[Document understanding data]
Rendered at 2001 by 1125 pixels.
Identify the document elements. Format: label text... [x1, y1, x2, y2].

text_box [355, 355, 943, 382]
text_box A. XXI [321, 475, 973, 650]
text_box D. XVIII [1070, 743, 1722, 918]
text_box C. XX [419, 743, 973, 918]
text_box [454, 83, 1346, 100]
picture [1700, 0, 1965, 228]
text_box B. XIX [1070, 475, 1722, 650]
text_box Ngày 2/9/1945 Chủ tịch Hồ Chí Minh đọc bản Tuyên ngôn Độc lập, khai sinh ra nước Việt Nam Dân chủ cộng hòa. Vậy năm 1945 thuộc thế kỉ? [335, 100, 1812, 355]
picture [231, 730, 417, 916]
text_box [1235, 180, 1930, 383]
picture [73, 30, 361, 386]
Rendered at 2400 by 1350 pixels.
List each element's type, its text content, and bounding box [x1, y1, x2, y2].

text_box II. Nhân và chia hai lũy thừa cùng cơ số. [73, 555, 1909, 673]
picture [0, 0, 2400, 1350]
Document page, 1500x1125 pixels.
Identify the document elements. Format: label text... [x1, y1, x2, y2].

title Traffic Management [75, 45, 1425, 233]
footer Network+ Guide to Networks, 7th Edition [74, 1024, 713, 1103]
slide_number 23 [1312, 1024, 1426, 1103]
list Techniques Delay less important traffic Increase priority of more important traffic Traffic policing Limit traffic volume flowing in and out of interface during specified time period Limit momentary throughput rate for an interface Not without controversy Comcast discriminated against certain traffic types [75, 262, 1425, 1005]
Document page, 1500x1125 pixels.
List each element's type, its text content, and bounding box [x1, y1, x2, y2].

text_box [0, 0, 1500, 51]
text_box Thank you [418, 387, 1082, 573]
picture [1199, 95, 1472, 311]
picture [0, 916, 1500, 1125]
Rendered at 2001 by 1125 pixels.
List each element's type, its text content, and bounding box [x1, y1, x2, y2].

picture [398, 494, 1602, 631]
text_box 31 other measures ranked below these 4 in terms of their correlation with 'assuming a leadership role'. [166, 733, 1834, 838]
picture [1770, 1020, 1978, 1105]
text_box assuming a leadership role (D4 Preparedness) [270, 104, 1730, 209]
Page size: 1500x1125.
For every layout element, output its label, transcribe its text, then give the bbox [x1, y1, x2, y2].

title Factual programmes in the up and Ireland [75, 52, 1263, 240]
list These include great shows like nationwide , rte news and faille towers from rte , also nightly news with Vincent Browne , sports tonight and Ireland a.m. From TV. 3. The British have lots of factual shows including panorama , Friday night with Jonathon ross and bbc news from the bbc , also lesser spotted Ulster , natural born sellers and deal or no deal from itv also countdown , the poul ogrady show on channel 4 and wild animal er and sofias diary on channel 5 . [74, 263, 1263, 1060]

## DESCRIPTION OF THE TASK
Would you set down every record again, exactly as it appears above?

## SOLUTION FOR THIS TASK
Rendered at 2001 by 1125 pixels.
Identify the document elements. Format: label text... [x1, y1, x2, y2].

text_box [355, 355, 943, 382]
text_box A. XXI [321, 475, 973, 650]
text_box D. XVIII [1070, 743, 1722, 918]
text_box C. XX [419, 743, 973, 918]
text_box [454, 83, 1346, 100]
picture [1700, 0, 1965, 228]
text_box B. XIX [1070, 475, 1722, 650]
text_box Ngày 2/9/1945 Chủ tịch Hồ Chí Minh đọc bản Tuyên ngôn Độc lập, khai sinh ra nước Việt Nam Dân chủ cộng hòa. Vậy năm 1945 thuộc thế kỉ? [335, 100, 1812, 355]
picture [231, 730, 417, 916]
text_box [1235, 180, 1930, 383]
picture [73, 30, 361, 386]
Rendered at 2400 by 1350 pixels.
List each element's type, its text content, and bounding box [x1, y1, x2, y2].

text_box II. Nhân và chia hai lũy thừa cùng cơ số. [73, 555, 1909, 673]
picture [0, 0, 2400, 1350]
Document page, 1500x1125 pixels.
Identify the document elements. Format: label text... [x1, y1, x2, y2].

title Traffic Management [75, 45, 1425, 233]
footer Network+ Guide to Networks, 7th Edition [74, 1024, 713, 1103]
slide_number 23 [1312, 1024, 1426, 1103]
list Techniques Delay less important traffic Increase priority of more important traffic Traffic policing Limit traffic volume flowing in and out of interface during specified time period Limit momentary throughput rate for an interface Not without controversy Comcast discriminated against certain traffic types [75, 262, 1425, 1005]
Document page, 1500x1125 pixels.
List each element's type, its text content, and bounding box [x1, y1, x2, y2].

text_box [0, 0, 1500, 51]
text_box Thank you [418, 387, 1082, 573]
picture [1199, 95, 1472, 311]
picture [0, 916, 1500, 1125]
Rendered at 2001 by 1125 pixels.
List each element's type, its text content, and bounding box [x1, y1, x2, y2].

picture [398, 494, 1602, 631]
text_box 31 other measures ranked below these 4 in terms of their correlation with 'assuming a leadership role'. [166, 733, 1834, 838]
picture [1770, 1020, 1978, 1105]
text_box assuming a leadership role (D4 Preparedness) [270, 104, 1730, 209]
Page size: 1500x1125.
For every layout element, output its label, transcribe its text, then give the bbox [x1, y1, x2, y2].

title Factual programmes in the up and Ireland [75, 52, 1263, 240]
list These include great shows like nationwide , rte news and faille towers from rte , also nightly news with Vincent Browne , sports tonight and Ireland a.m. From TV. 3. The British have lots of factual shows including panorama , Friday night with Jonathon ross and bbc news from the bbc , also lesser spotted Ulster , natural born sellers and deal or no deal from itv also countdown , the poul ogrady show on channel 4 and wild animal er and sofias diary on channel 5 . [74, 263, 1263, 1060]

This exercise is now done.